▶ [Data excerpt]:

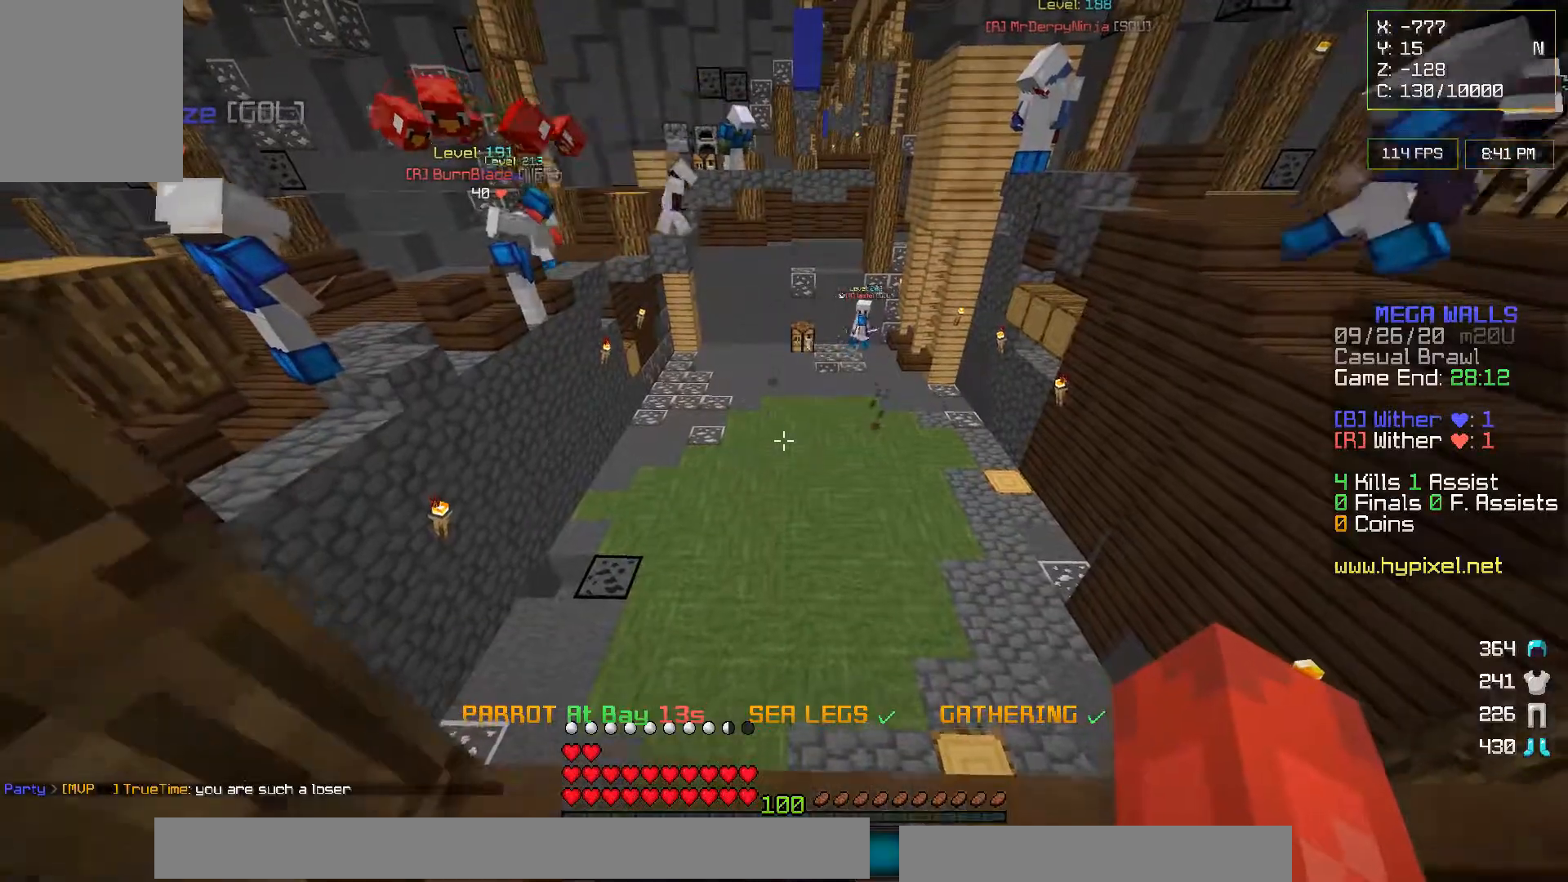
{"keys": [], "mouse": [], "events": [[233, "s", "up"]]}
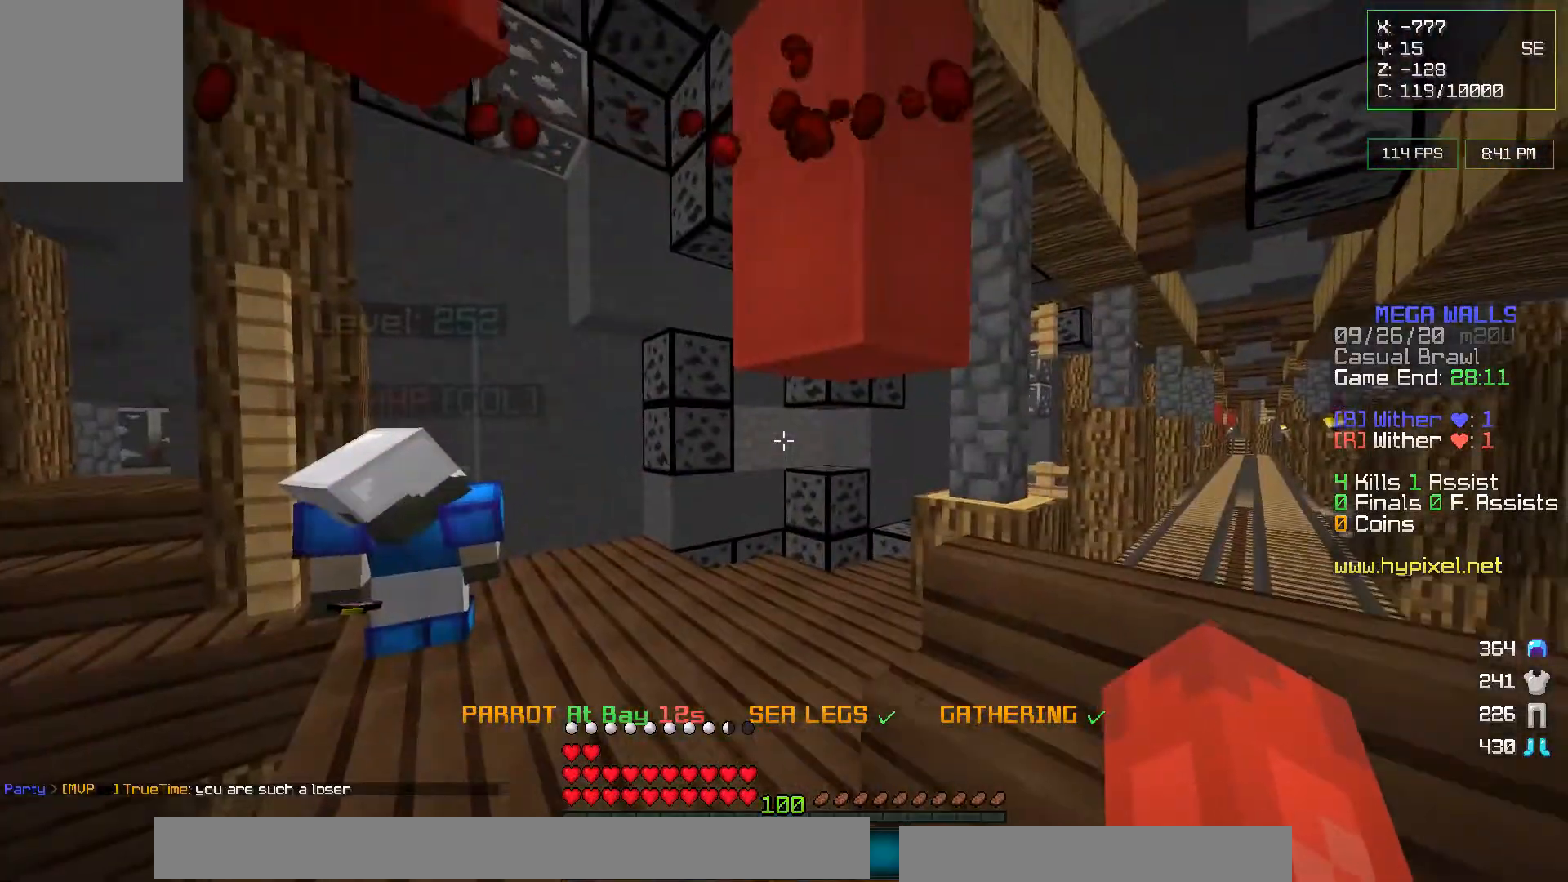
{"keys": [], "mouse": [], "events": [[117, "w", "down"], [367, "w", "up"]]}
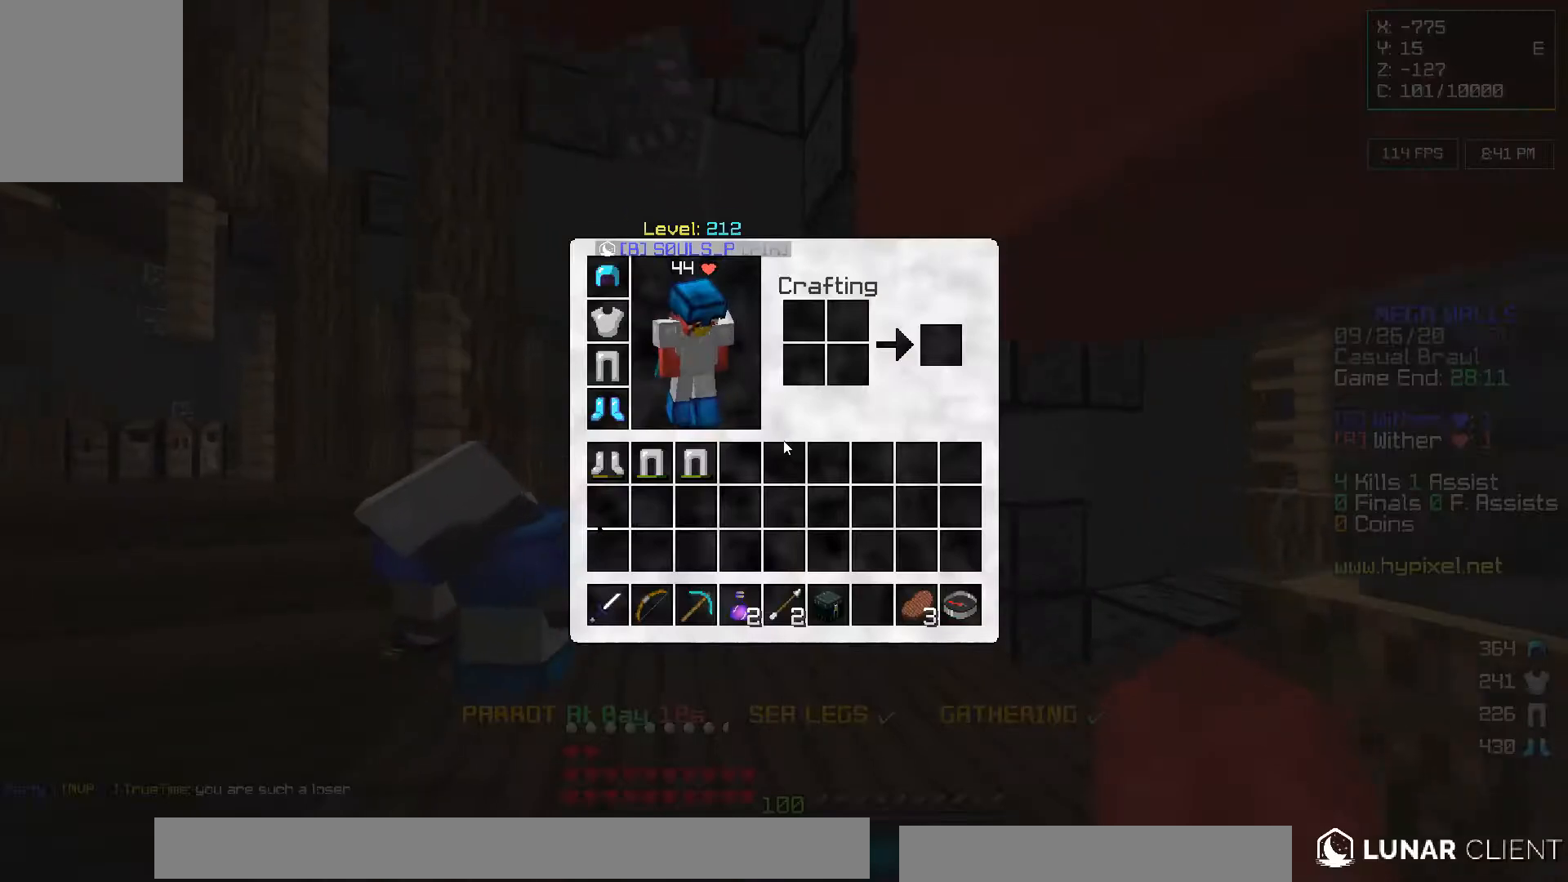
{"keys": [], "mouse": [], "events": []}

▶ [Task requirements]:
An exact copy of the material is required, minus the pictures.

▶ [Expected output]:
{"keys": [], "mouse": [], "events": [[233, "s", "up"]]}
{"keys": [], "mouse": [], "events": [[117, "w", "down"], [367, "w", "up"]]}
{"keys": [], "mouse": [], "events": []}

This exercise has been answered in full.